Огонь в темной ночи — страница 53 из 67

Зе Мария лежал на спине на дне лодки и был похож на томное и сонливое животное под ласкающими солнечными лучами; и по всему было видно, что ему по душе это томление. Мариана почувствовала себя от этого еще счастливей. Жулио, теперь в жизнерадостном настроении, налег на весла с большей силой. Она окинула его нежным и преданным взглядом. Эдуарда, в свою очередь, подставила волосы, лицо, грудь обольстительному солнцу и встречному ветру. Все в этот день было прекрасным и естественным. Все ли? В одном из белых домишек на плоскогорье оставались брат, страдавший кашлем, опечаленная мать, занятая шитьем, отец, прятавшийся в любой укромный уголок, как запуганный школьник, чтобы почитать газету, которую ему запрещали покупать в целях экономии. И эти грустные, раздражавшие Мариану мысли умножались на тысячи других человеческих судеб. Тем не менее все вокруг было ясным и вселяло радость!

Жулио порывисто поднялся, положил руки на пояс, осмотрелся и, обращаясь к Зе Марии, сказал:

— Теперь ты греби! Куда девать тебе силу?..

Эдуарда воспользовалась этим и в два прыжка очутилась на корме, чтобы взять в свои руки управление лодкой, подкрепив приглашение Жулио словами:

— Давай, Зе. Сейчас наш черед.

Зе Мария нехотя встал.

— Я только что намеревался вздремнуть, что, конечно, взбесило бы нашего благородного Сеабру, будь он здесь…

— У тебя еще есть время. Там, в чаще леса… — намекнула Эдуарда. И принялась напевать вполголоса. Как-то давным-давно она увидела на киноэкране негра с изумительным голосом, певшего о своих горестях и своем бунтарстве на корме судна, бороздившего одну из этих сказочных рек Америки, и песня сказала ей больше, чем все перипетии фильма, С тех пор река всегда напоминала ей о музыке, музыке непритязательной и тоскующей.

Жулио, обращаясь к Зе Марии, опросил:

— Поэт Тадеу сказал тебе что-нибудь о журнале?

— Уклонился.

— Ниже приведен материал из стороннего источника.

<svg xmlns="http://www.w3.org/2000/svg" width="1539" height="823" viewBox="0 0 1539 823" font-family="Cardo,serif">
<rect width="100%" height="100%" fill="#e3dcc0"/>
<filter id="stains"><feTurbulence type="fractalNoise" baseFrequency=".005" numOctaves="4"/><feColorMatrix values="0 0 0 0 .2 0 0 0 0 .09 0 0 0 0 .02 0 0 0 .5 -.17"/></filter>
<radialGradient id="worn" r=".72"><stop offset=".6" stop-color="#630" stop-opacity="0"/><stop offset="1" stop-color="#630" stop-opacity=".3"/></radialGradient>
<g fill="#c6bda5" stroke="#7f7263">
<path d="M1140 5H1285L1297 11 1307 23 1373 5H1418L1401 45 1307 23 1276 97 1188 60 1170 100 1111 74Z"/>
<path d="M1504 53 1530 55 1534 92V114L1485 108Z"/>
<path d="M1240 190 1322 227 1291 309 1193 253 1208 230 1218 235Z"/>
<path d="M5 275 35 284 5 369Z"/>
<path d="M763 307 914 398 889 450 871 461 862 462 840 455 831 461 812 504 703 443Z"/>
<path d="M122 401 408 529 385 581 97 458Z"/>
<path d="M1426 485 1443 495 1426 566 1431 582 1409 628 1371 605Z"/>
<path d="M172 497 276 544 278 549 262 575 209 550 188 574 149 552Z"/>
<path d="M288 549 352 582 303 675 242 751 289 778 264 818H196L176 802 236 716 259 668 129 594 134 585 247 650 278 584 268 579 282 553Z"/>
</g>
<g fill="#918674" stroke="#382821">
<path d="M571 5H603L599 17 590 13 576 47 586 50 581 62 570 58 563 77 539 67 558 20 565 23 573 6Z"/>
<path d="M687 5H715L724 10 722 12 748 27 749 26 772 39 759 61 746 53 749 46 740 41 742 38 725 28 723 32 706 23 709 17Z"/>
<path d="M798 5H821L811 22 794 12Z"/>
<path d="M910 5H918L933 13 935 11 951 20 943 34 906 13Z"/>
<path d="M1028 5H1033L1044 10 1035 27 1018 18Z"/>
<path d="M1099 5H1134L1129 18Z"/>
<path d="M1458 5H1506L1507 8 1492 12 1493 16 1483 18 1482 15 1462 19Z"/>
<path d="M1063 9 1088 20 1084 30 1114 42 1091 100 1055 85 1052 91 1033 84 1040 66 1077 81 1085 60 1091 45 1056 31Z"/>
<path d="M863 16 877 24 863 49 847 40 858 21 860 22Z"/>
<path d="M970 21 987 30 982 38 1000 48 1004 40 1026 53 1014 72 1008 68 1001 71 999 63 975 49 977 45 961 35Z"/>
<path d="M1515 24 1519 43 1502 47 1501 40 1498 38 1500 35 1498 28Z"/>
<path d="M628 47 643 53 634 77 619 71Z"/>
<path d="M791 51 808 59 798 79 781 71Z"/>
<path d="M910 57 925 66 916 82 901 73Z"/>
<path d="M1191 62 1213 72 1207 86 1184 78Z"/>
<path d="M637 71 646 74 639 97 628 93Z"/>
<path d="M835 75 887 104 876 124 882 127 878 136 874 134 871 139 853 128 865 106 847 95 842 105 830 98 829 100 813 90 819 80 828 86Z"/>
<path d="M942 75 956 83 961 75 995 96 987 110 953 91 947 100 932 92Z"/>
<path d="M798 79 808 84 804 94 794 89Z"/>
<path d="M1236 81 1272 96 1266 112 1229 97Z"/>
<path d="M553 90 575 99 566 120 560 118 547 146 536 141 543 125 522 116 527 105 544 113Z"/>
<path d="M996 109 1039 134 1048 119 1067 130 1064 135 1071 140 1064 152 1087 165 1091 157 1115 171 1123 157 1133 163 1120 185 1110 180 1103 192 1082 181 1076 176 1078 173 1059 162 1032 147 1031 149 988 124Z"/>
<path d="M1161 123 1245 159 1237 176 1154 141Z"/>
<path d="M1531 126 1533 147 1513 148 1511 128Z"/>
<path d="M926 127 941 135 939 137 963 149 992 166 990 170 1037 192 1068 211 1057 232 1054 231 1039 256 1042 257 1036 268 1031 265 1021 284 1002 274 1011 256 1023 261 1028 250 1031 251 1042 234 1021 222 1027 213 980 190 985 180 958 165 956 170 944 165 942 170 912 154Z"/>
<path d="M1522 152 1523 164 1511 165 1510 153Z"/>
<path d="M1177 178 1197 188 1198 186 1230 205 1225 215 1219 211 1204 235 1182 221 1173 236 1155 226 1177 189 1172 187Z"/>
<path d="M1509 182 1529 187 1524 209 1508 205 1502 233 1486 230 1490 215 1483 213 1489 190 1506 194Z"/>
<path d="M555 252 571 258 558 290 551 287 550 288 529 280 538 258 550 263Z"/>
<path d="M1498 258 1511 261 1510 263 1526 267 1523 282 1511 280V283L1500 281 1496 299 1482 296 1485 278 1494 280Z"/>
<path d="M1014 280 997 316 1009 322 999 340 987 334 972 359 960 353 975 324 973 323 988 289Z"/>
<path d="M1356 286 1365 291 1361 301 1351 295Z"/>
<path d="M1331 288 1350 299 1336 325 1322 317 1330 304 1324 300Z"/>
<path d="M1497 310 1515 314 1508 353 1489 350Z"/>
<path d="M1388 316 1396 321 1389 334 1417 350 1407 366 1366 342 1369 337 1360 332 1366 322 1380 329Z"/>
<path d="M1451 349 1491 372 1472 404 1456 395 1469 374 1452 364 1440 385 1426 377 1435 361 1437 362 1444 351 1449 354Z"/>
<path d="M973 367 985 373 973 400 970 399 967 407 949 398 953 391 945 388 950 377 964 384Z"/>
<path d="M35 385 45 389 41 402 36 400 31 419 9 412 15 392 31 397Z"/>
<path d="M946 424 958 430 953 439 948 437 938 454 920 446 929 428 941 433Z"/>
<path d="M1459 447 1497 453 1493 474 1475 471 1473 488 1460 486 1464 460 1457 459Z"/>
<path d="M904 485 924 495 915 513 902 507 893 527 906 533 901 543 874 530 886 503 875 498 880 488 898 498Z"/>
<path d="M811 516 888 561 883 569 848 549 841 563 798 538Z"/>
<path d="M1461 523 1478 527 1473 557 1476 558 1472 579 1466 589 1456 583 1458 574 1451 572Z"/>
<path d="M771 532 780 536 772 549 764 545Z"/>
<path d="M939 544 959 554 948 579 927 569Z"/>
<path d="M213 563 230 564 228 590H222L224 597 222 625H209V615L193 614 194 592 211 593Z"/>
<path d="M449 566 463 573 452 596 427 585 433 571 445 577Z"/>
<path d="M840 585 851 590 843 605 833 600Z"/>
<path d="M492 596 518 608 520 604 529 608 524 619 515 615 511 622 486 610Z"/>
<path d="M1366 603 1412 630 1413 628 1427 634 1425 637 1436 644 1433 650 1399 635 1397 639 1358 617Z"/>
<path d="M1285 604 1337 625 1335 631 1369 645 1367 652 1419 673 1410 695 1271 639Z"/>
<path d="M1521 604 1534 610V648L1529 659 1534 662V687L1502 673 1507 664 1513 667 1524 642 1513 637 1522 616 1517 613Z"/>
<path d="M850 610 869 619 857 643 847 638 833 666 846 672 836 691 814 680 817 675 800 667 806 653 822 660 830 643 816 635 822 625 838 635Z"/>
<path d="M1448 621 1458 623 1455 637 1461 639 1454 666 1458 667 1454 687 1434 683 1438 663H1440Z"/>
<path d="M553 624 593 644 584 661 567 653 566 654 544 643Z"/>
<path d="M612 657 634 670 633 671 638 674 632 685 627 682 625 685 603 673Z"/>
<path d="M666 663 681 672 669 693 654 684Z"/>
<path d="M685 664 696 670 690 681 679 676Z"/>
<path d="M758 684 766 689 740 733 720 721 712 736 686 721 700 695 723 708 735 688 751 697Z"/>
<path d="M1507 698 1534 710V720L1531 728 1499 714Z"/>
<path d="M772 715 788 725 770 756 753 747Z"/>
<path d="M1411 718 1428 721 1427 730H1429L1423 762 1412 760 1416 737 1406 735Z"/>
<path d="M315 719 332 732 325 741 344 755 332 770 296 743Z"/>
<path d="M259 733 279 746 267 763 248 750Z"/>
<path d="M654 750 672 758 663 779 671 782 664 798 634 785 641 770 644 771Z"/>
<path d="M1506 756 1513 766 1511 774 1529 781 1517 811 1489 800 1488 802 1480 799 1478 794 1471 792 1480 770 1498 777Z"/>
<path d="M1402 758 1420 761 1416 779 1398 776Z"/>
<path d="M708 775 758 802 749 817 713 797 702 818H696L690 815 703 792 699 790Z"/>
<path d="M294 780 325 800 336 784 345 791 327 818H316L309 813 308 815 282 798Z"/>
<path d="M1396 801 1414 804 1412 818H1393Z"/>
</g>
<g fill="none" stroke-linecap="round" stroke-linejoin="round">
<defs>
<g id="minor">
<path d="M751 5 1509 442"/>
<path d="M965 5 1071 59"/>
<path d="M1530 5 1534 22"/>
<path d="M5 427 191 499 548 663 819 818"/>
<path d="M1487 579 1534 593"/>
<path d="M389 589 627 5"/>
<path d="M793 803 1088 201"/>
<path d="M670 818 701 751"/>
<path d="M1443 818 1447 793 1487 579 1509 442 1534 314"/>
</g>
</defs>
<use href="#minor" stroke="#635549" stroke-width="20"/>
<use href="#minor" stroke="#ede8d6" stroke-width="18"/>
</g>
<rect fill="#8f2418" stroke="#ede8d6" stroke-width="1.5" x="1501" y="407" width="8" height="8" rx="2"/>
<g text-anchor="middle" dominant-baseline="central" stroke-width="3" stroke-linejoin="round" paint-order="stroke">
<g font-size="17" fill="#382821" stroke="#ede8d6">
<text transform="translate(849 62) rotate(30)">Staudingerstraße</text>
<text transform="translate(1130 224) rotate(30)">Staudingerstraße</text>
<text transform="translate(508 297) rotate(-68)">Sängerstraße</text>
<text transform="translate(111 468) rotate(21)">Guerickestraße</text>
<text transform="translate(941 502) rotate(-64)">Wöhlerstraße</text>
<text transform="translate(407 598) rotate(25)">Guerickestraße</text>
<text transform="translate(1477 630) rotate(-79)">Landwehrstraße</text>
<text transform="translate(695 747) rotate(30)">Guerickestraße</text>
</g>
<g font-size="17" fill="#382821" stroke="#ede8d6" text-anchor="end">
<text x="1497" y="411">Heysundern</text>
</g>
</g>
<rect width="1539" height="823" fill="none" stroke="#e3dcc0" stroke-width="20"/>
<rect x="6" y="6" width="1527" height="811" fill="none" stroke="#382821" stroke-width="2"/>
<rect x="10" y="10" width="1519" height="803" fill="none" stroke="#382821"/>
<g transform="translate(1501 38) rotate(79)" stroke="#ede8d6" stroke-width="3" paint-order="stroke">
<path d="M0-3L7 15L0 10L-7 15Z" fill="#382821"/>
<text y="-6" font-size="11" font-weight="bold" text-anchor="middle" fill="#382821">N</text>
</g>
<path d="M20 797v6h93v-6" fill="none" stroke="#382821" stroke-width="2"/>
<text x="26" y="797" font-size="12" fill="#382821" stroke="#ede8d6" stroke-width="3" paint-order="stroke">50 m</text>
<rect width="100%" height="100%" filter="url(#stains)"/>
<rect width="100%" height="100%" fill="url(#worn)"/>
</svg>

Он еще не забыл, что несколько раз угощал меня аперитивами в обмен на обещание написать о нем статью. Когда я спросил его: «Как ты находишь эту вещь?» — он небрежно ответил мне: «Свежа, мой дорогой, свежа». Я даже подумал, что он говорил о салате или о чем-нибудь в этом роде… Он воспользовался этим словечком огородника, чтобы не скомпрометировать себя. Кажется, опасно говорить о «Рампе»; один журналист сказал мне, что в данном случае речь идет о «крамольной литературе».

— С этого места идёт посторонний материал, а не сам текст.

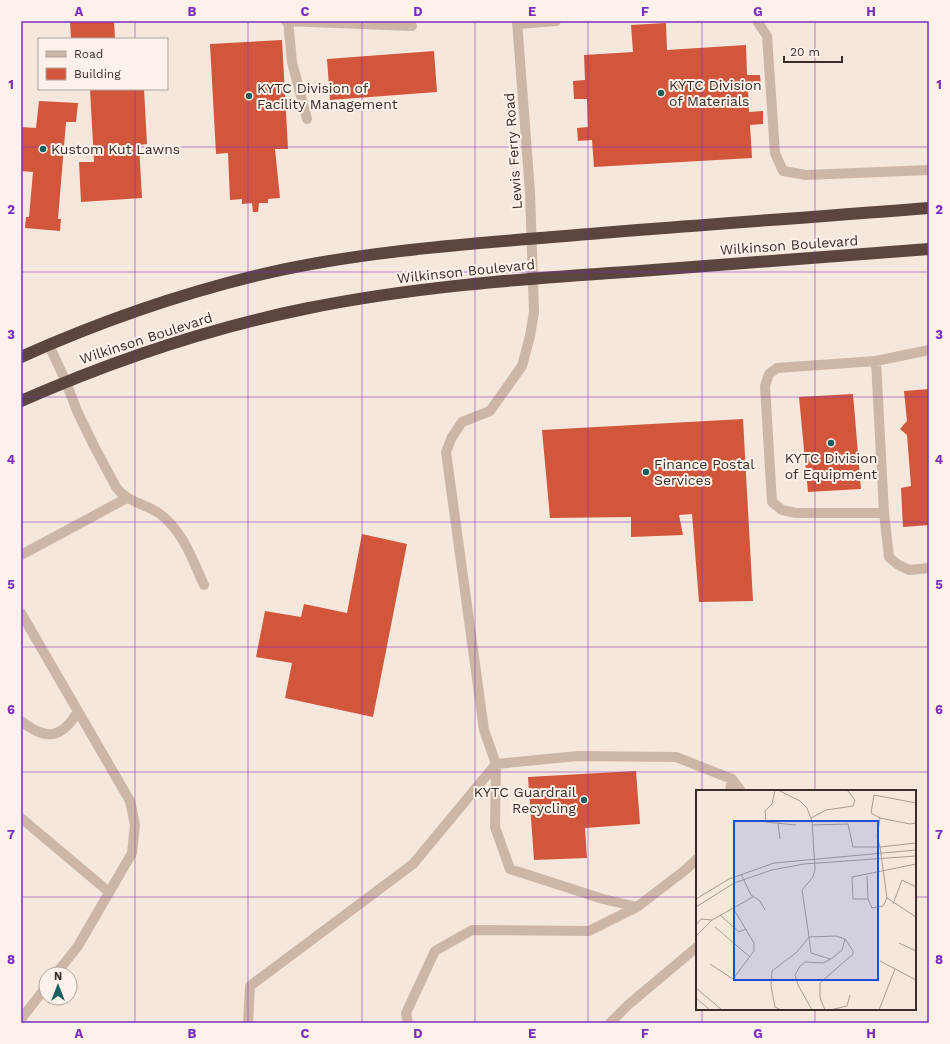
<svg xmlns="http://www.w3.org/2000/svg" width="950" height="1044" font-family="'Work Sans',sans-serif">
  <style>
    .building { fill: #d2563c }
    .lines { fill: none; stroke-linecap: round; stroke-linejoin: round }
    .minor { stroke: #ceb6a6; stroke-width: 10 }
    .highway { stroke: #5c453e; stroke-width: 12 }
    .grid { fill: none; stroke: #7b2cbf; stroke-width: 1; stroke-opacity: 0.55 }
    .poi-dot { fill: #196060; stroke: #fcf2e9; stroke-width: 1.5 }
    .labels { text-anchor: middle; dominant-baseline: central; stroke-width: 4; stroke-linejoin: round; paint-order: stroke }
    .poi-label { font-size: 14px; fill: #3a2c28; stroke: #fcf2e9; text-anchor: start }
    .street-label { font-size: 14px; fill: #3a2c28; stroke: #fcf2e9 }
    .inset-road { fill: none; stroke: #aa9c94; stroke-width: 1 }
    .view { fill: #1d4ed8; fill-opacity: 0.15; stroke: #1d4ed8; stroke-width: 2 }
    .inset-edge { fill: none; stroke: #3a2c28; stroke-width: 2 }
    .neatline { fill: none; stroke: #7b2cbf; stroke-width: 1.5 }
    .grid-label { font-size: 13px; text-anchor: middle; font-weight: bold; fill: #7b2cbf }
  </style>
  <rect width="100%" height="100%" fill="#f5e7dc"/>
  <path class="building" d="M70,21H114L115,39H71Z
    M666,23L667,50L746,45L747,75H760L761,87L748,88L749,112L763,111V124L750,125L752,158L594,167L592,140L578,141L577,128L588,127L587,99H574L573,81L585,80L584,55L633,52L631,25Z
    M282,40L288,149H275L280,198L268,199V203H259L258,212H253L252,203L242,204V199L230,200L228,153L216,154L210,44Z
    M434,51L437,92L330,100L327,59Z
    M90,89H144L147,144L139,145L142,198L81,202L79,162H94Z
    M39,101L78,103L76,122H66L58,219H61L60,231L25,228L26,217H29L33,172L21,171V127L36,128Z
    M929,389V525L903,527L901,488L911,486L907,435L900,429L907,421L904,391Z
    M853,394L861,489L808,492L799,397Z
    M743,419L753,601L699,602L692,514L679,515L683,535L631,537V517L550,518L542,430Z
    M362,534L407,544L373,717L285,698L292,663L256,657L265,611L301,617L304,604L347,613Z
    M636,771L640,824L585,828L587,858L534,860L528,777Z"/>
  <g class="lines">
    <path class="minor" d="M286,21L412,26
      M288,21L292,62L307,119
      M517,21L530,192L534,312L530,336L522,366L490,411L462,422L452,437L446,452L484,730L496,764L578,756L676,757L732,779L741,791
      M757,21L767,36L775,153L783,171L806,175L929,170
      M518,24L556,21
      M49,345L66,382L77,411L94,446L116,487C126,502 146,504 160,514C183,531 193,561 204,585
      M876,361L884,513H796L782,510L772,502L765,386L769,374L777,368L876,361L929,350
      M884,513L889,557L897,564L909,570L929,568
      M21,555L127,498
      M21,613L130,801L135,825L132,853L78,946L56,974
      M21,721C46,741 62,739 78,711
      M496,764L495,827L510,869L603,899L637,907
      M730,791L732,779
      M21,818L109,892
      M21,1019L46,987
      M248,1023L250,986L413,864L496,764
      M408,1023L406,1013L435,951L472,930L589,931L637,907L684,871L697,859
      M610,1023L628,1005L697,947"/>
    <path class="highway" d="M21,357C99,322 179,294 263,274C358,252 456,245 553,237C678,226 804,218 929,208
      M21,401C112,361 206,329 304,309C411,287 519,279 627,272C728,264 828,257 929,249"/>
  </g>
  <path class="grid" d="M135,21V39M248,21V1023M362,21V1023M475,21V1023M588,21V1023M702,21V791M815,21V791M135,89V1023M21,147H929M21,272H929M21,397H929M21,522H929M21,647H929M21,772H929M21,897H697M915,897H929M702,1009V1023M815,1009V1023"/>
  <g class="poi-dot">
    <circle cx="661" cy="93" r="4"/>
    <circle cx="249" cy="96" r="4"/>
    <circle cx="43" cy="149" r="4"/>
    <circle cx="831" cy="443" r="4"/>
    <circle cx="646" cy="472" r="4"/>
    <circle cx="584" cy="800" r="4"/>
  </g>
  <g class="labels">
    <g class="poi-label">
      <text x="669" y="85">KYTC Division<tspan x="669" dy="16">of Materials</tspan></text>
      <text x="257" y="88">KYTC Division of<tspan x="257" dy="16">Facility Management</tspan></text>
      <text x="51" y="149">Kustom Kut Lawns</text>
      <text x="831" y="458" text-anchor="middle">KYTC Division<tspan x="831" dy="16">of Equipment</tspan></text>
      <text x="654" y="464">Finance Postal<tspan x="654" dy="16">Services</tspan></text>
      <text x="576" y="792" text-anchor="end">KYTC Guardrail<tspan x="576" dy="16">Recycling</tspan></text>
    </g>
    <g class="street-label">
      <text transform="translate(513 151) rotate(-94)">Lewis Ferry Road</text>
      <text transform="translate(789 245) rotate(-4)">Wilkinson Boulevard</text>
      <text transform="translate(466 271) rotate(-6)">Wilkinson Boulevard</text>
      <text transform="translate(146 338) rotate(-18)">Wilkinson Boulevard</text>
    </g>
  </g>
  <g transform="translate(696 790)">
    <rect width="220" height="220" fill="#f5e7dc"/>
    <path class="inset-road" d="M79,0L76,14L69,21L70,32L100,35M82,0L104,11L111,18L116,31L119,79L117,87L106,100L113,147L140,146L149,149L157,161V164L124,193V208L129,220M115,28L130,20L157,16L159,10L151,0M184,28L214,34L220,33M82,34L84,49M116,35L152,34L157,57H184M220,53L184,57L191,108L220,127M184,57L181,46L184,28L175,23L178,5L220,13M45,84L55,105L64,111L69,120M171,86L172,109H157L156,87L220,74M0,109L33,89L78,73L220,60M172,109L176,118L187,116L191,108M197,114L206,90L220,97M0,117L38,93L76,80L108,74L220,66M24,125L43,142L50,139M0,135L5,129L16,130M19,137L54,167M0,146L16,130L57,107M113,147L115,163L134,169M203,153L220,161M184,171L220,190M14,174L37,189L58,161V153L37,118M0,198L26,220M0,208L14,220M85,220L79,217L75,196L76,181L101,162L113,147M116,220L102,195L99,185L104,176L109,172L127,173L135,169L146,160L149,149M134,220L151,216L154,205M183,220L199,179"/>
    <path class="view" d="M38,31H182V190H38Z"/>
    <rect width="220" height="220" class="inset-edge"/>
  </g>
  <rect width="950" height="1044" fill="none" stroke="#fcf2e9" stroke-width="44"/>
  <rect x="38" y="38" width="130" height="52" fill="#fcf2e9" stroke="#aea39c"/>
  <rect x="46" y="51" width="20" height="6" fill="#ceb6a6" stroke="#aea39c"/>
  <text x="74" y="58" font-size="12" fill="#3a2c28">Road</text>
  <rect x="46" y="68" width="20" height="12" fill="#d2563c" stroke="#aea39c"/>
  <text x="74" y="78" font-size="12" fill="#3a2c28">Building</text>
  <g transform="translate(58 986)"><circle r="19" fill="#fcf2e9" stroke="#aea39c"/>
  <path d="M0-3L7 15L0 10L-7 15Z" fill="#196060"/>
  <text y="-6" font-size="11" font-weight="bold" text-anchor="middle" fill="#3a2c28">N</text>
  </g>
  <path d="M784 56v6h58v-6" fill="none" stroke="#3a2c28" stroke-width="2"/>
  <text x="790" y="56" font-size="12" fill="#3a2c28" stroke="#fcf2e9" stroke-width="3" paint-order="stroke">20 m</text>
  <rect x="22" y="22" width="906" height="1000" class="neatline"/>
  <g class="grid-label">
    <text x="79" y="16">A</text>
    <text x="192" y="16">B</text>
    <text x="305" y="16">C</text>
    <text x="418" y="16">D</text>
    <text x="532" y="16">E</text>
    <text x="645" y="16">F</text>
    <text x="758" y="16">G</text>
    <text x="871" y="16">H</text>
    <text x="11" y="89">1</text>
    <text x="939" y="89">1</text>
    <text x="11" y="214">2</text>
    <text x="939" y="214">2</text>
    <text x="11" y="339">3</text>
    <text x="939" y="339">3</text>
    <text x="11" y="464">4</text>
    <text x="939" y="464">4</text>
    <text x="11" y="589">5</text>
    <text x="939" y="589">5</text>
    <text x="11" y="714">6</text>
    <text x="939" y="714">6</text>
    <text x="11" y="839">7</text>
    <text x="939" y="839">7</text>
    <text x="11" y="964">8</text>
    <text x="939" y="964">8</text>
    <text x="79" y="1038">A</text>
    <text x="192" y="1038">B</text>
    <text x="305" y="1038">C</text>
    <text x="418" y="1038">D</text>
    <text x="532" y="1038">E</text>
    <text x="645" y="1038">F</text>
    <text x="758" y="1038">G</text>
    <text x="871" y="1038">H</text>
  </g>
</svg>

Лицо Жулио приняло задумчивый вид. Он присел на корточки возле Марианы, и она почувствовала его дыхание.

Навстречу проплыло другое суденышко, набитое бревнами, с парусами, наполненными ветром. Эдуарда махнула ему рукой и так повернула руль, что лодка зацепила кусты на берегу. Мариана сорвала цветок, похожий на колокольчик, и подула внутрь, между лепестками. Жулио нежно провел рукой по ее волосам, его глаза смотрели на нее с лаской, смущавшей ее.

— Греби все время, — попросила Мариана. — Пока река позволит, далеко, далеко.

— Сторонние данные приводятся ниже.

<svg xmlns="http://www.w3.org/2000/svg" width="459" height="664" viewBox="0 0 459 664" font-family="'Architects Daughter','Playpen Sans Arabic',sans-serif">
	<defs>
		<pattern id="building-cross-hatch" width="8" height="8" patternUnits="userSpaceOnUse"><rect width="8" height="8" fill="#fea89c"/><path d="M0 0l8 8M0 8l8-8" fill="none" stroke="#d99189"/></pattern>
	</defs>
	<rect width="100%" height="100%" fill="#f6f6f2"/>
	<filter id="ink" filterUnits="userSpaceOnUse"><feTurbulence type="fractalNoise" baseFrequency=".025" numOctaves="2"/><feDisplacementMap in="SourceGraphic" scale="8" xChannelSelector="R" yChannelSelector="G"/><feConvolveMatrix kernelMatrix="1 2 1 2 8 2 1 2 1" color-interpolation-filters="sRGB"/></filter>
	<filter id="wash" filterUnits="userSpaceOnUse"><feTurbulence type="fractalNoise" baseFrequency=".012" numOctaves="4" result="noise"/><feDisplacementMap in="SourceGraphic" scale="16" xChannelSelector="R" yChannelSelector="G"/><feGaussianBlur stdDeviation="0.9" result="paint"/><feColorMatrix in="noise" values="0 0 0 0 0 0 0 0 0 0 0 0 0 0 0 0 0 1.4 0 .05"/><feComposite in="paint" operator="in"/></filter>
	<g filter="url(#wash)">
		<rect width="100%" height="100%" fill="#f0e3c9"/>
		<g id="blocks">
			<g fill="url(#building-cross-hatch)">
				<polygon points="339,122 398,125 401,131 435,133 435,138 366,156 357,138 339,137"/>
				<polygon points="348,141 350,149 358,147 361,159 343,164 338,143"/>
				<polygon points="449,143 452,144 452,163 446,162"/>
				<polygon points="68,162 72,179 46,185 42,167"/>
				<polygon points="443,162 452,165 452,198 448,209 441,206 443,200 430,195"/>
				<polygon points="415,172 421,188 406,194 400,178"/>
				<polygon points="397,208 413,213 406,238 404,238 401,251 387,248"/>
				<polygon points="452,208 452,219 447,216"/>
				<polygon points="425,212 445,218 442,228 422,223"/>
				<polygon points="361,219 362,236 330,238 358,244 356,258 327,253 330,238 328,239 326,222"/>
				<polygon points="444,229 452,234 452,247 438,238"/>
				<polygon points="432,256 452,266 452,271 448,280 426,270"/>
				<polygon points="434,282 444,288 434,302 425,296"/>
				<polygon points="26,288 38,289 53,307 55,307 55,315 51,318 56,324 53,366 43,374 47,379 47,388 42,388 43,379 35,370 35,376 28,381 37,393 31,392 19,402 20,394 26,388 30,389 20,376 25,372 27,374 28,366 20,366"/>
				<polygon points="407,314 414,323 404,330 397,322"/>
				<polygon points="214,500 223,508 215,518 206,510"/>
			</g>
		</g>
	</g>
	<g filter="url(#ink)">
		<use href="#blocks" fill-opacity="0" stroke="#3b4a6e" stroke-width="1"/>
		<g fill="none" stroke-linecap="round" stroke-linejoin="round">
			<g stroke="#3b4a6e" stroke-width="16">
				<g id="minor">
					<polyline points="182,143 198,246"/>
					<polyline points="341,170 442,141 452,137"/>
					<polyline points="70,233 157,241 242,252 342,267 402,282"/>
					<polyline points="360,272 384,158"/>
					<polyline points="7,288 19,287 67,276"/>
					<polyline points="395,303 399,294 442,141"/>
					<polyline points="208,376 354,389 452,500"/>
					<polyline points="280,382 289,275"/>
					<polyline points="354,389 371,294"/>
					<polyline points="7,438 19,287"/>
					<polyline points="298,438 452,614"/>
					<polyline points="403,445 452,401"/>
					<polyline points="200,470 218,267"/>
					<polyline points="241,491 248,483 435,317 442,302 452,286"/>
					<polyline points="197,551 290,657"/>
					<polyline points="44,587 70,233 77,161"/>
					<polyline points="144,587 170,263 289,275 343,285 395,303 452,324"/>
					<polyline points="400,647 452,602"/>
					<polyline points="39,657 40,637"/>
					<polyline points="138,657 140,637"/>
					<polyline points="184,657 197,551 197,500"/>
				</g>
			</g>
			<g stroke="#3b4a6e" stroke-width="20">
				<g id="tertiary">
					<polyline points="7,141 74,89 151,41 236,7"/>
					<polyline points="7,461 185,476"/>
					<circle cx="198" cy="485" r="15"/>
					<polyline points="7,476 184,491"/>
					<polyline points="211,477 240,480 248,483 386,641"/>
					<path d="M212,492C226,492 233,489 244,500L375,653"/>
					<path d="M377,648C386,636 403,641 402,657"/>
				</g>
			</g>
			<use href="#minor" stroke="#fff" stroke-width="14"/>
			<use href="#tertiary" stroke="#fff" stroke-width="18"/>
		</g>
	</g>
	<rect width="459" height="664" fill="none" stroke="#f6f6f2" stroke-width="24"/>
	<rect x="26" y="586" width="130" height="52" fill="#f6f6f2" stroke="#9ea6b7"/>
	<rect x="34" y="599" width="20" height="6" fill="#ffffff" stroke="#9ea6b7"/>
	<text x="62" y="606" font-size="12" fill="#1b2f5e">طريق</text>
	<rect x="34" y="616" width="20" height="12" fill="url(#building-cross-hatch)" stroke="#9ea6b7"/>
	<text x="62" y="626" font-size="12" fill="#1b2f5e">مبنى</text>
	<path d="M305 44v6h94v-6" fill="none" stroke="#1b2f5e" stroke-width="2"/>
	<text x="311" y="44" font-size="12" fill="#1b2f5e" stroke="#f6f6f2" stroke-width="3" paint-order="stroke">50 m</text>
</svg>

Зе Мария что-то буркнул, и, было непонятно — не то от недовольства, не то в знак согласия. Она продолжала:

— Чего бы мне хотелось, так это чтобы река унесла нас как можно дальше.

— Я представлю тебя поэту Тадеу. Он сможет оценить твою романтическую жилку. У тебя есть преимущество — невзрывной характер, хотя и ты не свободна от опасностей. Опасностей другого рода…

Жулио нахмурил брови, услышав колкость друга. Ему это не понравилось. И когда Мариана собиралась возразить: «Подозреваю, что он может и меня спутать с салатом», — поцеловал ее в губы, порывисто, чтобы не дать ей времени на ответ. Эдуарда озорно присвистнула, и Зе Мария с презрительной ухмылкой изрек:

— Бедняжки…

Мариана, защищаясь от объятий Жулио, потеряла равновесие и чуть не упала в воду. Эдуарда промолвила:

— Любовь с кораблекрушениями и дуэлями уже не в моде. Это слишком старо.

— Я тоже так думаю, — уступила Мариана, улыбаясь, еще бледная от испуга.

— Что касается вынужденных купаний… — сказала Эдуарда уже со своим обычным хладнокровием. — Однажды на речке, которая протекает возле нашей фермы (она течет в глубине леса и необыкновенно красива), один из наших слуг…

— У вас было много слуг?.. — прервал ее муж насмешливым тоном, который девушка не уловила. Эти напыщенные слова: «возле нашей фермы», сказанные тем, кто хочет забыть, но не может свое прошлое, обожгли его.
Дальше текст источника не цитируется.